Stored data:
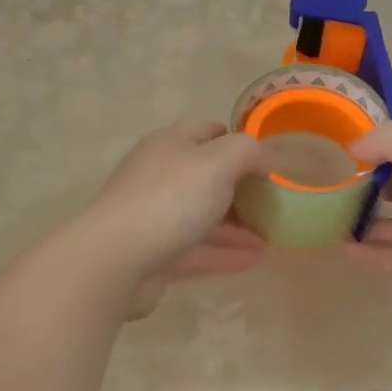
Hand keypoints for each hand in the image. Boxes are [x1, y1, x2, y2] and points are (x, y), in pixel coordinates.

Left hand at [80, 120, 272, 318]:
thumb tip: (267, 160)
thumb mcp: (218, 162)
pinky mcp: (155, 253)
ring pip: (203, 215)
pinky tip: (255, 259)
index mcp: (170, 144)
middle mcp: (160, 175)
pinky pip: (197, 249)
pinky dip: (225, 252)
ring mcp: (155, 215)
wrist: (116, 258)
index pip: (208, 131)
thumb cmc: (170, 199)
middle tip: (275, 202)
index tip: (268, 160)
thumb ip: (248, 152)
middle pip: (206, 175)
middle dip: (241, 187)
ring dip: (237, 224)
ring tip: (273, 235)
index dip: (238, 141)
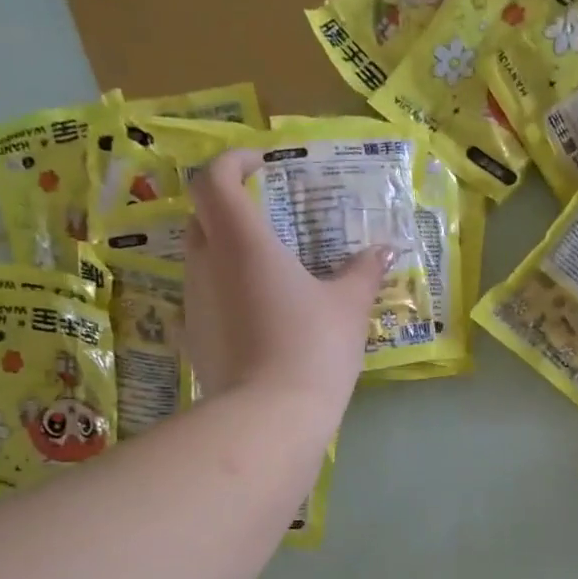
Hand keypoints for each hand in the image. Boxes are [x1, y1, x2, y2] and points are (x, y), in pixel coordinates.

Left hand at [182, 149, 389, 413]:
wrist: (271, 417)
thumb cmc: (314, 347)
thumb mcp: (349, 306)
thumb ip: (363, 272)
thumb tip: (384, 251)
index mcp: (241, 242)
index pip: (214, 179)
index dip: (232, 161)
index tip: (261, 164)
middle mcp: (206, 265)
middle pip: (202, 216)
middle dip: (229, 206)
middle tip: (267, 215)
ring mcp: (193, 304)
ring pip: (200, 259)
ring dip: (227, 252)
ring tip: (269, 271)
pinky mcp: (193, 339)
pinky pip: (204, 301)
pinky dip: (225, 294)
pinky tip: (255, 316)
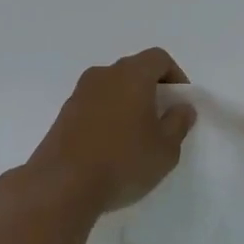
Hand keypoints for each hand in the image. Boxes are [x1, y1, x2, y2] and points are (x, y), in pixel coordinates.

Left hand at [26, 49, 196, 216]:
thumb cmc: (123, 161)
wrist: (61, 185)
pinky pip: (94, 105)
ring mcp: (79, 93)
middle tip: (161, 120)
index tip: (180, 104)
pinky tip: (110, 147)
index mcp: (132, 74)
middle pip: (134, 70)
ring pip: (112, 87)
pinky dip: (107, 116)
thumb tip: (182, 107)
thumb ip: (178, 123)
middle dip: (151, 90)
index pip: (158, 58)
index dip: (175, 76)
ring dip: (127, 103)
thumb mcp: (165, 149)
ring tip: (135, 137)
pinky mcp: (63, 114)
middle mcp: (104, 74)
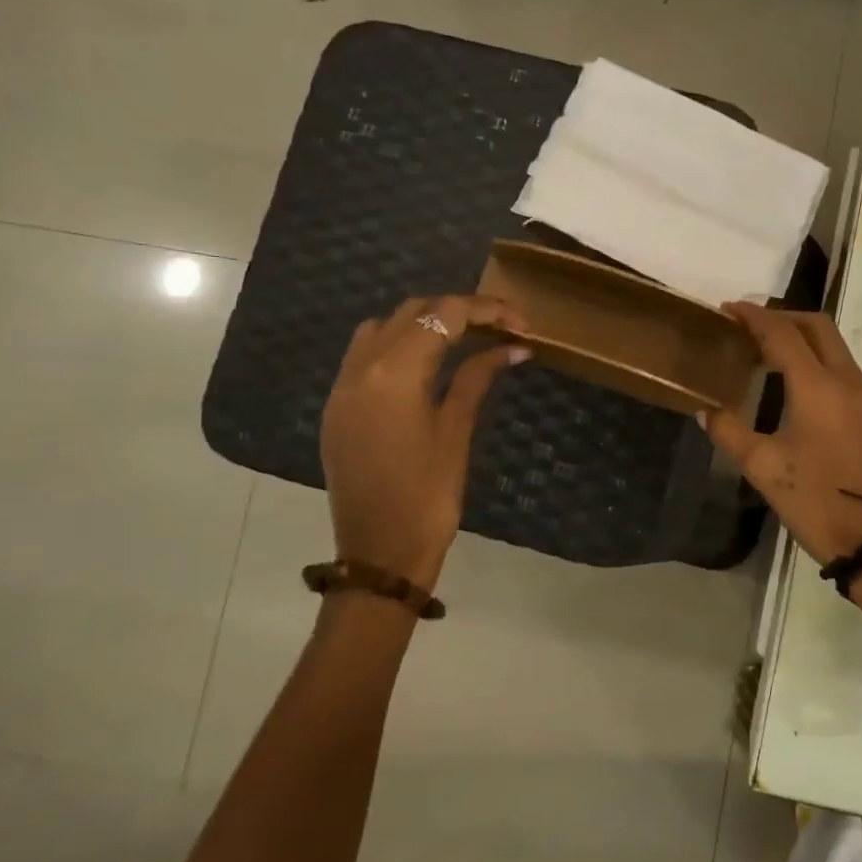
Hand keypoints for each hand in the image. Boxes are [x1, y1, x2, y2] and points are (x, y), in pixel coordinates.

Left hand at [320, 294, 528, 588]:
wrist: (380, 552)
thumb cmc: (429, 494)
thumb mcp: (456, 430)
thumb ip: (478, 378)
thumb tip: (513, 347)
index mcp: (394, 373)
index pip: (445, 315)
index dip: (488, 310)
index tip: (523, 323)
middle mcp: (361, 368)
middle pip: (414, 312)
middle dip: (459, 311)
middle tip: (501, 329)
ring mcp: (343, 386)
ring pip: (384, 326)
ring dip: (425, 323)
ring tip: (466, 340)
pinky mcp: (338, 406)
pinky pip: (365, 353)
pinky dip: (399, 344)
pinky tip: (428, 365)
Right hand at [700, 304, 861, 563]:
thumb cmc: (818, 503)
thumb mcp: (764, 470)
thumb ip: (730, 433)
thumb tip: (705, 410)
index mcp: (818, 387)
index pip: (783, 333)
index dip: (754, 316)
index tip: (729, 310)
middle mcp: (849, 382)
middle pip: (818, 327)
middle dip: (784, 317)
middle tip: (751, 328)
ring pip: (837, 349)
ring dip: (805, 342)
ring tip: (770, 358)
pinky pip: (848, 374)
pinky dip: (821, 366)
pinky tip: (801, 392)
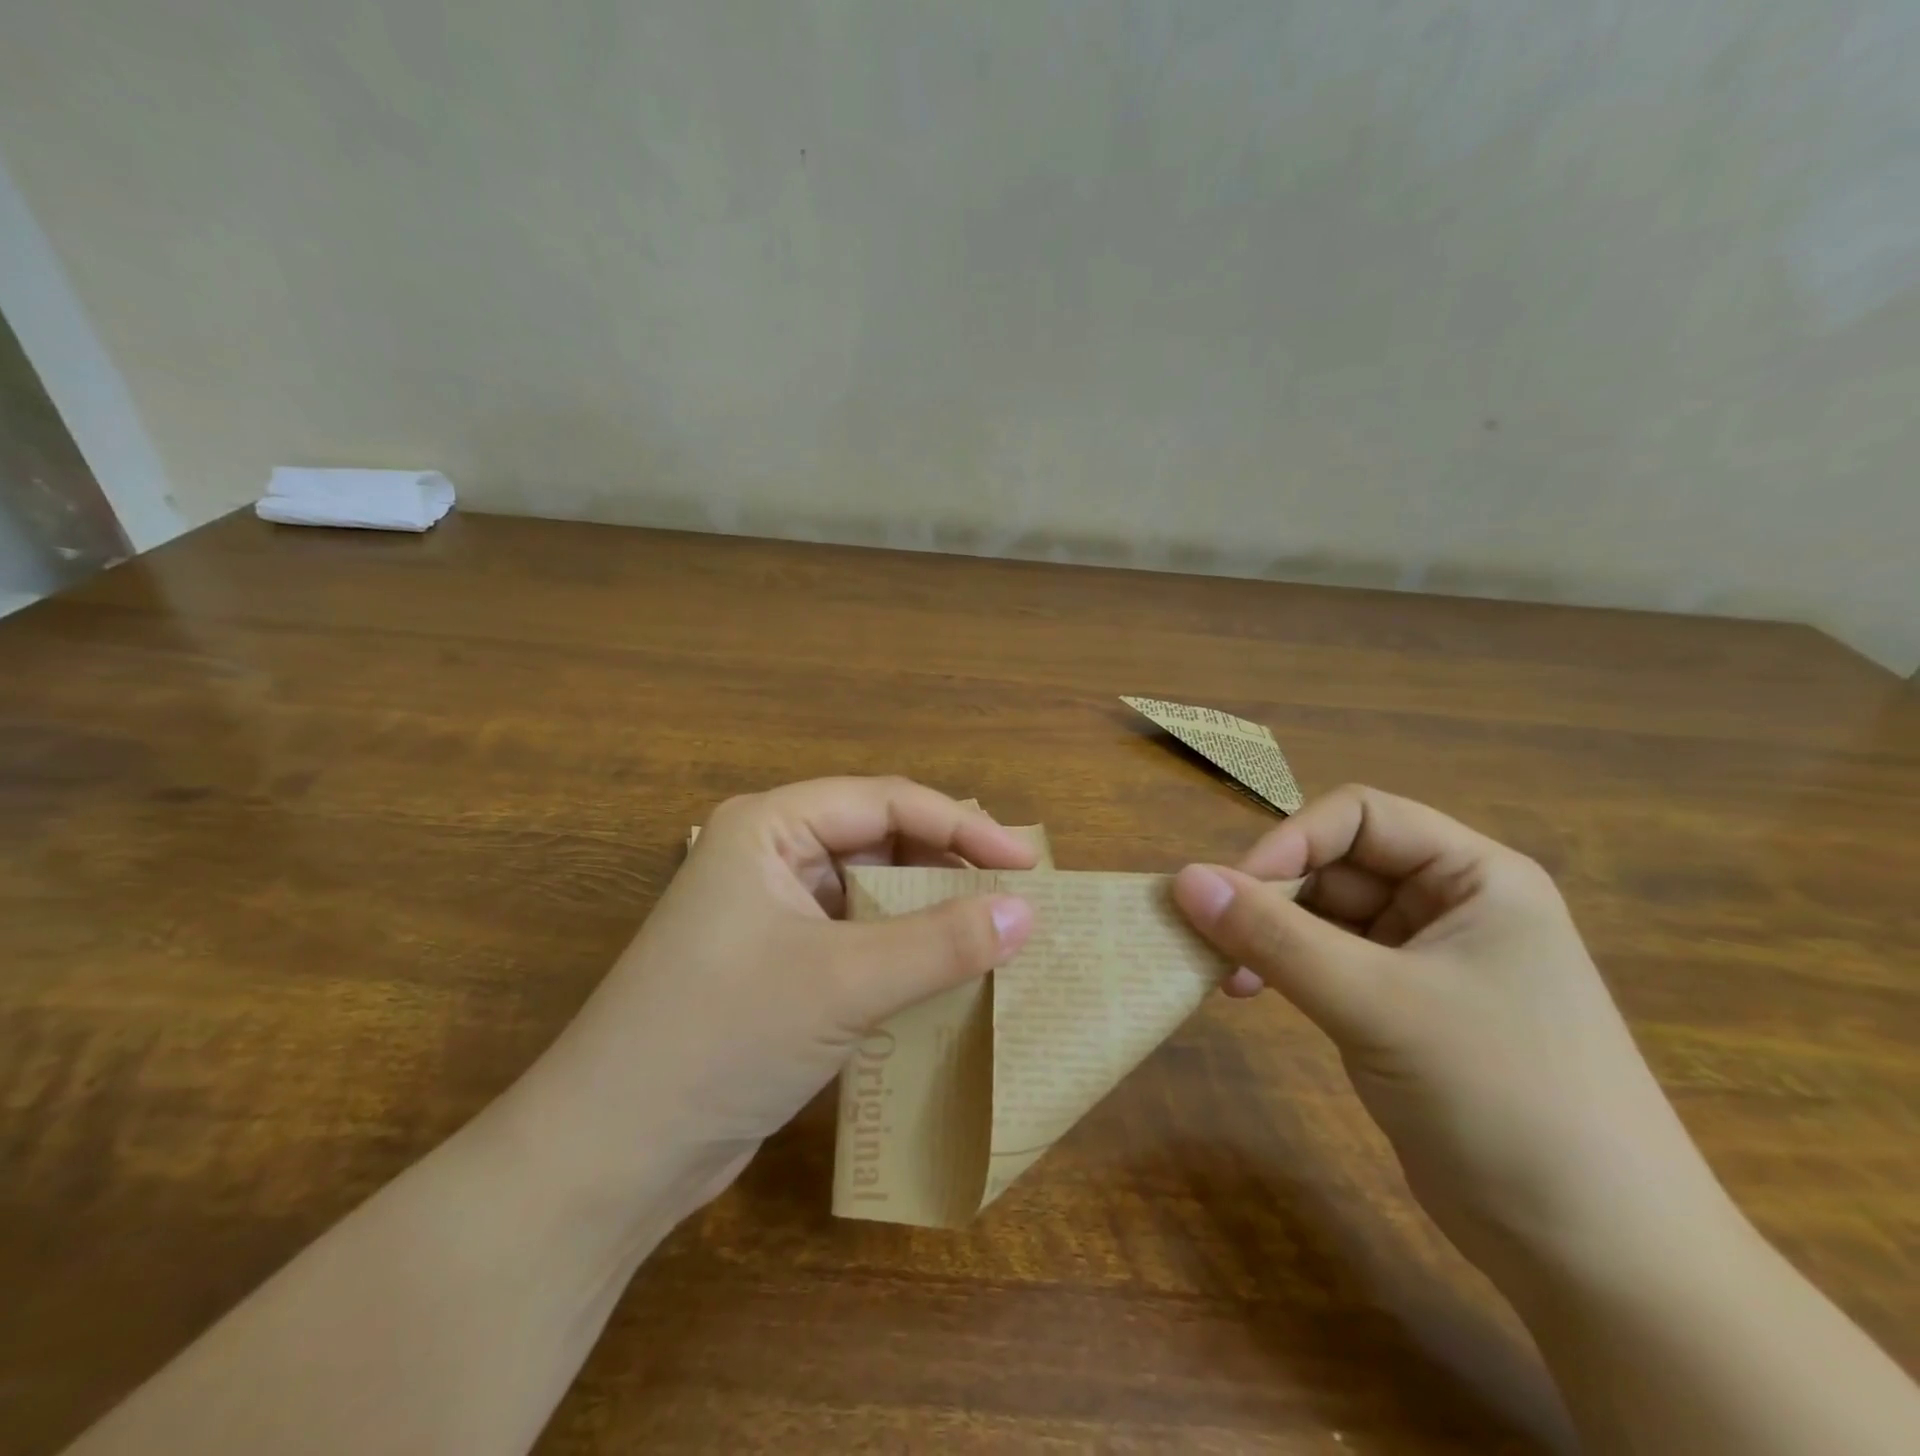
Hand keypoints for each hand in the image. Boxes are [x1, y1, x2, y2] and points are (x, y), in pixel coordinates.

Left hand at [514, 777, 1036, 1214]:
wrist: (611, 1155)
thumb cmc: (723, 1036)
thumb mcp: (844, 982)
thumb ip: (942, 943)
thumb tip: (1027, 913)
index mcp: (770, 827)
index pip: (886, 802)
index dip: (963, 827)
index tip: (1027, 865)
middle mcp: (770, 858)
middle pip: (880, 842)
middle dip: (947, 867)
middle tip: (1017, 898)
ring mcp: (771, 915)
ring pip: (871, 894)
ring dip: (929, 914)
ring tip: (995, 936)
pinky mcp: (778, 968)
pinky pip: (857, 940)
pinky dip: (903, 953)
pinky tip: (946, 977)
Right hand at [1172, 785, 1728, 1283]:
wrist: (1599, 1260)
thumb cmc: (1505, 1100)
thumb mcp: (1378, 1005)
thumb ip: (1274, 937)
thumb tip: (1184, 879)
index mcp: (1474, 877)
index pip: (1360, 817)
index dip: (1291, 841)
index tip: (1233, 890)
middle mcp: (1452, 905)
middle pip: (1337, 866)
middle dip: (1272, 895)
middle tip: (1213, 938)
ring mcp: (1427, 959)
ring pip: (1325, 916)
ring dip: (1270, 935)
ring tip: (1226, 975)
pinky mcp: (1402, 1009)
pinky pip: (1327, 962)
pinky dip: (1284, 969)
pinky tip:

TASK BRIEF
Restate the lines above from the one containing "middle tip: (161, 120)" through the one containing "index mcp: (1474, 877)", inclusive, exactly and without pictures.

WRITTEN SOLUTION
middle tip: (161, 120)
index tip: (180, 104)
pinky tip: (110, 147)
index mcp: (132, 74)
middle pip: (134, 70)
ring pip: (112, 87)
pinky dip: (107, 116)
thumb tip: (182, 107)
thumb ip: (178, 123)
middle dip: (151, 90)
index pip: (158, 58)
index dip: (175, 76)
ring dip: (127, 103)
thumb mcp: (165, 149)
ring tip: (135, 137)
pinky mcp: (63, 114)
middle mcp: (104, 74)
Hand keypoints for each hand in the image. Boxes are [x1, y1, x2, y2] and points are (x, y), in pixel coordinates.

Left hand at [320, 294, 528, 588]:
wrist: (380, 552)
thumb cmc: (429, 494)
thumb mcp: (456, 430)
thumb ip: (478, 378)
thumb tip: (513, 347)
index mcp: (394, 373)
index pip: (445, 315)
index dip: (488, 310)
index tip: (523, 323)
middle mcp: (361, 368)
middle pip: (414, 312)
middle dip: (459, 311)
middle tip: (501, 329)
ring mcp: (343, 386)
ring pip: (384, 326)
ring dip: (425, 323)
ring tip: (466, 340)
pinky mcp: (338, 406)
pinky pip: (365, 353)
pinky dip: (399, 344)
pinky tip: (428, 365)
Right hand at [700, 304, 861, 563]:
thumb cmc: (818, 503)
thumb mcp: (764, 470)
thumb ip: (730, 433)
thumb tip: (705, 410)
index mcp: (818, 387)
index pip: (783, 333)
index dip: (754, 316)
index tip: (729, 310)
middle mcp: (849, 382)
middle pip: (818, 327)
middle dip: (784, 317)
middle tip: (751, 328)
ring pip: (837, 349)
ring dip: (805, 342)
ring tip: (770, 358)
pinky pip: (848, 374)
pinky dip: (821, 366)
pinky tip: (801, 392)
Hand keypoints for each hand in the image. Boxes are [x1, y1, x2, y2] and points are (x, y), in pixel coordinates.

Left hand at [514, 777, 1036, 1214]:
wrist: (611, 1155)
thumb cmc: (723, 1036)
thumb mcp: (844, 982)
thumb ip: (942, 943)
thumb tip: (1027, 913)
index mcp: (770, 827)
index pip: (886, 802)
index dip: (963, 827)
index tip: (1027, 865)
middle mcp: (770, 858)
middle pip: (880, 842)
middle dip: (947, 867)
middle tip: (1017, 898)
ring mcp: (771, 915)
ring pip: (871, 894)
ring dip: (929, 914)
ring tip: (995, 936)
pinky mcp: (778, 968)
pinky pip: (857, 940)
pinky dip: (903, 953)
pinky tip: (946, 977)
Right hand at [1172, 785, 1728, 1283]:
wrist: (1599, 1260)
thumb cmc: (1505, 1100)
thumb mcp: (1378, 1005)
thumb ip: (1274, 937)
thumb tip: (1184, 879)
index mcp: (1474, 877)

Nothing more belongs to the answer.